[Saved entries]
┌──

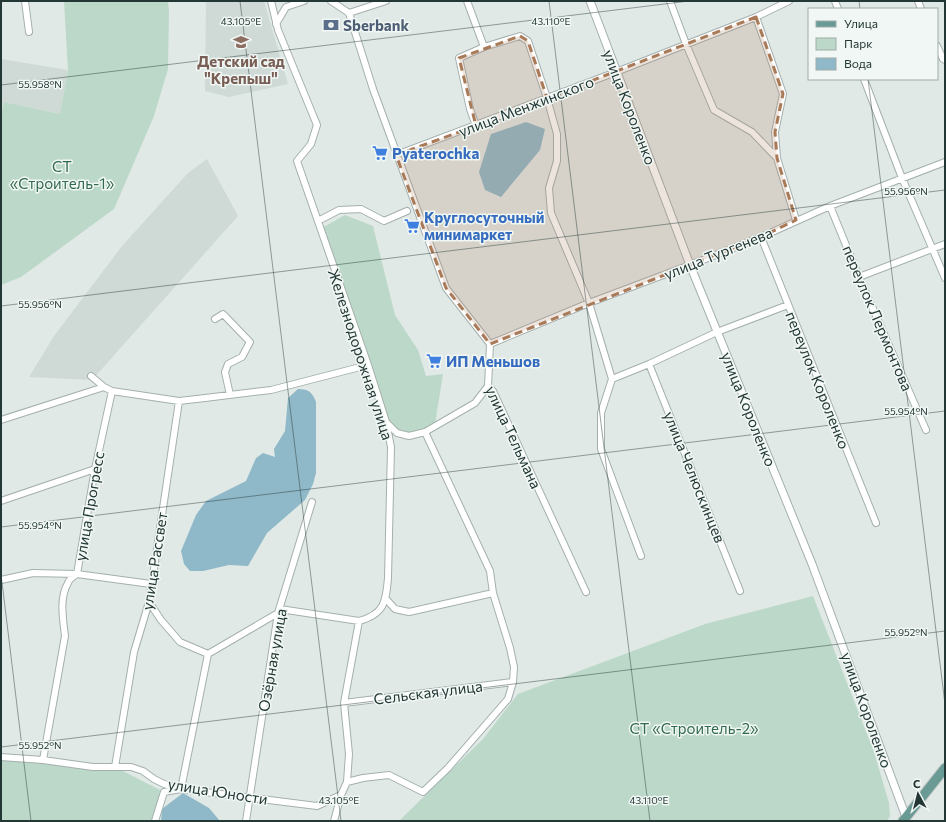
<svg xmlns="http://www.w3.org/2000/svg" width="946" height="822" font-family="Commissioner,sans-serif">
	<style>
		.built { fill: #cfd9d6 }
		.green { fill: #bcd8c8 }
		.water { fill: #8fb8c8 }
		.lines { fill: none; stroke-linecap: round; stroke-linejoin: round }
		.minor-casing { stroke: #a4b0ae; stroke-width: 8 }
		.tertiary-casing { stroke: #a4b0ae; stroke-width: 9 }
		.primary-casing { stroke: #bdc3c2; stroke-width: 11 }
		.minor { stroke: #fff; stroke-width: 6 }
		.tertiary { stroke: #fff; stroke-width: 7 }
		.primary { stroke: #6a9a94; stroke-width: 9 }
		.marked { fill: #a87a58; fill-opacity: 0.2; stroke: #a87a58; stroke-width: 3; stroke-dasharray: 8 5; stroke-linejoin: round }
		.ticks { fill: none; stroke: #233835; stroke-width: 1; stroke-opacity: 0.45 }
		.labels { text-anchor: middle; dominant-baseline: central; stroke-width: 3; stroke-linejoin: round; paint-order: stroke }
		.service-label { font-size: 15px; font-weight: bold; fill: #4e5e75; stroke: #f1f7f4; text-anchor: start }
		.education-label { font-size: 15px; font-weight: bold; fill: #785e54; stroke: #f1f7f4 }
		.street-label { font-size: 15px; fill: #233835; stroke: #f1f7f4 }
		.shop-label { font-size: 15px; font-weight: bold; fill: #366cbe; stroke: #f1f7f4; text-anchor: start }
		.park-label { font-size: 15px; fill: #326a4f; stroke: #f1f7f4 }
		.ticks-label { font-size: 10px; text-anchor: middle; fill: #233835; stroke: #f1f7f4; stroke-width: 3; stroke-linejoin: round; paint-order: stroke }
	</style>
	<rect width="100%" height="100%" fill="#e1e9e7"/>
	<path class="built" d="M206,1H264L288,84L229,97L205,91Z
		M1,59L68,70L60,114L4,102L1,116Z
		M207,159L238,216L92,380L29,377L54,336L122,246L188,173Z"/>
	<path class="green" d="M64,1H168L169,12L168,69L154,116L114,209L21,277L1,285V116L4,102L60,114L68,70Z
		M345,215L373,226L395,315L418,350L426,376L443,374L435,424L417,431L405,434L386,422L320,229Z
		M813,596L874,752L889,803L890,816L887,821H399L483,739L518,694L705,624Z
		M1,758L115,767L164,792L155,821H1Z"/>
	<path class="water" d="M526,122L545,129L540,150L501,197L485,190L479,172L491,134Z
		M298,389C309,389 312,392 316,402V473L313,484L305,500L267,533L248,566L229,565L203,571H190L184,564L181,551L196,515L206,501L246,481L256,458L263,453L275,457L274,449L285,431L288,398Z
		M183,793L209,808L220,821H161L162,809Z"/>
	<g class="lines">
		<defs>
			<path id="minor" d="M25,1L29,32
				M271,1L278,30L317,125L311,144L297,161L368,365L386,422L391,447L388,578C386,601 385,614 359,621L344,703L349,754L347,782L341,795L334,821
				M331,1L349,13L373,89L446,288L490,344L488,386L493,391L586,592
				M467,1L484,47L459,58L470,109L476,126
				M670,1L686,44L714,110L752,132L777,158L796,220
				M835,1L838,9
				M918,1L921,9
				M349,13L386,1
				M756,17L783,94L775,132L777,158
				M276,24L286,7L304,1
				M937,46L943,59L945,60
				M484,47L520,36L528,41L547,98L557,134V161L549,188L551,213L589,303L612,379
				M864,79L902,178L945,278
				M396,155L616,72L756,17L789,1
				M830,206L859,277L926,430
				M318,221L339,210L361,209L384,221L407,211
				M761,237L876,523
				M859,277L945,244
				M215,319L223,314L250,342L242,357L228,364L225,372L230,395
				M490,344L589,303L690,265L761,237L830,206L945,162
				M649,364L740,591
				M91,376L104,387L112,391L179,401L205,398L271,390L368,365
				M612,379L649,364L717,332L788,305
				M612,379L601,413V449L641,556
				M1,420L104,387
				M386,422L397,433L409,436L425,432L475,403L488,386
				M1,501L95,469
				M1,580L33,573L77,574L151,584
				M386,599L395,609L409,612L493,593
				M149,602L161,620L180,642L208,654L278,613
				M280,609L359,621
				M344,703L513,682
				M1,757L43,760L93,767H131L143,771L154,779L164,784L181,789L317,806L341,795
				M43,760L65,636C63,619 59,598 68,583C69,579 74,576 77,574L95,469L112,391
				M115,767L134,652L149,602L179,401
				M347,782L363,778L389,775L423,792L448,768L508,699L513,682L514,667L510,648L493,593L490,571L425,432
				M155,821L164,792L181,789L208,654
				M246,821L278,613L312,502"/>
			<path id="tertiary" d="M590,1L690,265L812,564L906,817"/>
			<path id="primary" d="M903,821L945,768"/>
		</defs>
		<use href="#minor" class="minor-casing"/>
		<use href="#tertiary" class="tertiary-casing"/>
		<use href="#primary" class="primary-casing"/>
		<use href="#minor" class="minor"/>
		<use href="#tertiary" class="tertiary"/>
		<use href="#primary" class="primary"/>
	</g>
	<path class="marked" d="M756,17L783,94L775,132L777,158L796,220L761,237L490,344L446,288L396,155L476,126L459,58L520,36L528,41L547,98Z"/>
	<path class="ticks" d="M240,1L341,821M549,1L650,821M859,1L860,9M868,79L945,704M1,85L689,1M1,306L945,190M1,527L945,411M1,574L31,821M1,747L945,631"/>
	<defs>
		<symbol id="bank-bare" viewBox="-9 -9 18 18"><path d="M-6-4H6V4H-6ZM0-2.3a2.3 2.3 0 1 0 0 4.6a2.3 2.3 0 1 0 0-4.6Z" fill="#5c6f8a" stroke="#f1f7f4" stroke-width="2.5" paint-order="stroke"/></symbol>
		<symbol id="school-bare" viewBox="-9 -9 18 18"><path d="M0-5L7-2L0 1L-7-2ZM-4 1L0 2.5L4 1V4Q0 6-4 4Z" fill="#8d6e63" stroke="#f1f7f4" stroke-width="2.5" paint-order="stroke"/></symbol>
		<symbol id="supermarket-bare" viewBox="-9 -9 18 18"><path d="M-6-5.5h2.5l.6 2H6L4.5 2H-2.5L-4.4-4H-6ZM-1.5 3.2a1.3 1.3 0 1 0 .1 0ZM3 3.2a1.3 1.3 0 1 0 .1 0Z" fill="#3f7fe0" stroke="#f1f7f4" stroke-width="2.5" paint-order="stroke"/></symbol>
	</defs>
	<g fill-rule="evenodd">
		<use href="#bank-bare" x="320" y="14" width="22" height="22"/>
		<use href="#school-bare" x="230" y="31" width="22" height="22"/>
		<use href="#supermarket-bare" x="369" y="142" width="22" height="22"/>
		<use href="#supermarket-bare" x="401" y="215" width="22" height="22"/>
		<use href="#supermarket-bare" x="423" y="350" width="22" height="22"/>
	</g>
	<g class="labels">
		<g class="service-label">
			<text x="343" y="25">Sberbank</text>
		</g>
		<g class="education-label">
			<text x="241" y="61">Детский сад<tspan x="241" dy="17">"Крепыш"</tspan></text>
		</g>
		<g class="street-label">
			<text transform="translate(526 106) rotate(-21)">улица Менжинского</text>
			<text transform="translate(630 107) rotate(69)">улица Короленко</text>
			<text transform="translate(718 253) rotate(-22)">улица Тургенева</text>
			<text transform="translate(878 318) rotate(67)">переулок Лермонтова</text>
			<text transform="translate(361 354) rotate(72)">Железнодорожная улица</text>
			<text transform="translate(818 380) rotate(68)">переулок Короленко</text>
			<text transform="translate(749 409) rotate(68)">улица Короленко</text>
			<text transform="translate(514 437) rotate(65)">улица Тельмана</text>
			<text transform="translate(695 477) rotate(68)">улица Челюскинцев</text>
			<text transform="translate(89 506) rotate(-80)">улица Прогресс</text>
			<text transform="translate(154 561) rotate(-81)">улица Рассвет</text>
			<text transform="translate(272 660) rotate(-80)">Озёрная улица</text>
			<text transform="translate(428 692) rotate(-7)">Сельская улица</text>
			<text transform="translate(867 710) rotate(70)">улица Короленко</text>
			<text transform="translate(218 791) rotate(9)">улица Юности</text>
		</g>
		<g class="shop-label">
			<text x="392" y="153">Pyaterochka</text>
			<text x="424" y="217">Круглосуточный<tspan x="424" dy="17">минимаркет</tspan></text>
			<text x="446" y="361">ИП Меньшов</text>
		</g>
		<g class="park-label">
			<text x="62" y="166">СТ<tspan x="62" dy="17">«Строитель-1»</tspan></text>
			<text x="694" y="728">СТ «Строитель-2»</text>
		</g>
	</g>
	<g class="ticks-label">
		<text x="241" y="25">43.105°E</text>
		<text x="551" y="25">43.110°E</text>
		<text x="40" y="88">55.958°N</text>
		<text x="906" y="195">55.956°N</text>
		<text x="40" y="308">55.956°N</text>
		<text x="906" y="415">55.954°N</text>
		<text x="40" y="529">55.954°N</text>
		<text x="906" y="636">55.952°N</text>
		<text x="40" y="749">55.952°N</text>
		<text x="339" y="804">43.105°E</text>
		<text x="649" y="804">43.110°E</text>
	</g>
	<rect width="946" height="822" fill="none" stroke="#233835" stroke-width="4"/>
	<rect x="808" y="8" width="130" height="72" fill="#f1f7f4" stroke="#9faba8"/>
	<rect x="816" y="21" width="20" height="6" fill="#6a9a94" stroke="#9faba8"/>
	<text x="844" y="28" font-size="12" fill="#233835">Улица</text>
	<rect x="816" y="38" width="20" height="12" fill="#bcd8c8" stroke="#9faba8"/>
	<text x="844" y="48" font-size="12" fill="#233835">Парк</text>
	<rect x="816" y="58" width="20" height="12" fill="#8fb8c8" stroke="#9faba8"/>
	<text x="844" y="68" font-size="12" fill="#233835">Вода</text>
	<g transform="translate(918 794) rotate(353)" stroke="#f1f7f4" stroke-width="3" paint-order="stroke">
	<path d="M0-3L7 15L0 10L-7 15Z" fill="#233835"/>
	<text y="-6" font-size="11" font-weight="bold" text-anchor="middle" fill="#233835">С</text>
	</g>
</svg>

└──

- _What you need to do_
Copy each line in the entries above where "lines" turns up.

- _Response_
		.lines { fill: none; stroke-linecap: round; stroke-linejoin: round }
	<g class="lines">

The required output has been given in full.